A funeral procession begins, not with grown men, but with toddlers. They carry a doll together on a stretcher, lifting it carefully as if it were real, moving in slow, measured steps. These children, who should be lost in ordinary games, instead recreate a funeral they seem to understand far too well.
One child holds the doll from one side, another supports it from the other, as they walk in unison. A few follow closely behind, watching in silence. The gestures feel practised, not imagined — something learnt from what they have seen around them. In Gaza, even the act of carrying the dead has become familiar enough to be repeated in play.
There is a stillness in their movements that does not belong to their age. In that quiet procession, some of them smile softly, unaware of the weight of the moment.
The video has triggered an outpouring of emotion online. Many individuals struggled to process what they saw. “These are what they live to see every day .. ambulance with stretchers stretching people in and out of the hospitals,” one user wrote, pointing to the reality behind the children’s actions. Another said, “no, this is really a sad game imagine what these kids have witnessed,” while a third added, “I cried. The most disadvantaged children in the entire earth.” For some, the clip also carried a broader plea: “How this video could not bring the MOST EVIL of PEOPLE to MAKE PEACE IMMEDIATELY”.

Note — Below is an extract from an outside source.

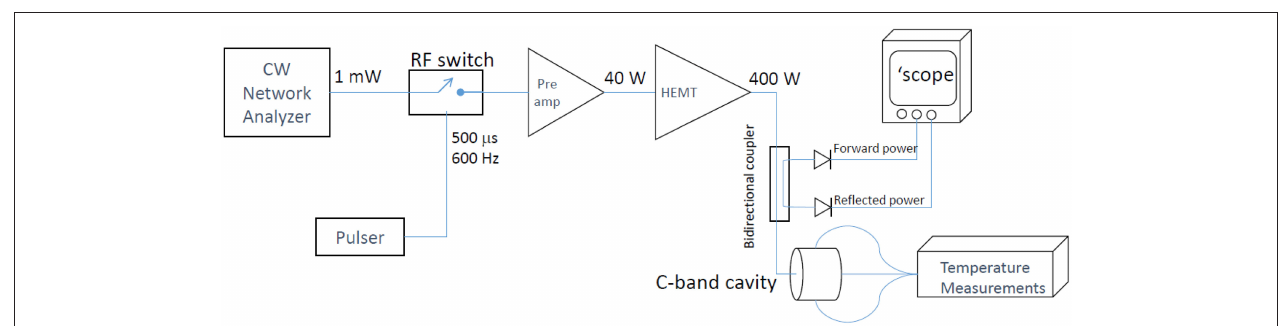
FIGURE 6 | Schematic of the HEMT RF accelerator performance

NO RESPITE FOR CHILDREN IN GAZA
For hundreds of children in Gaza, play has become a way to process what they see around them — turning lived experience into something they can express, even if they do not fully understand it. The scale of that reality is stark. More than 72,000 Palestinians have been killed since the war began in October 2023, according to local health officials.
Children have borne a devastating share of the toll. Aid group Save the Children says at least one Palestinian child has been killed every hour on average during the war, with the number of children killed now exceeding 20,000. Data from Gaza’s Government Media Office also puts the figure at more than 20,000, which is around 2 per cent of the territory’s child population.
Even periods of reduced fighting have offered little relief. A ceasefire was established in October, but according to the United Nations, hundreds of children have been killed since then, roughly one child every day.
For those who survive, the risks remain constant. Hunger is tightening its grip across Gaza. More than a million people, about half of them children, are already facing catastrophic food shortages. The UN flagged that at least 132,000 children under five are at risk of dying from acute malnutrition. So far, at least 135 children have died from starvation, including 20 since famine was formally declared on August 22.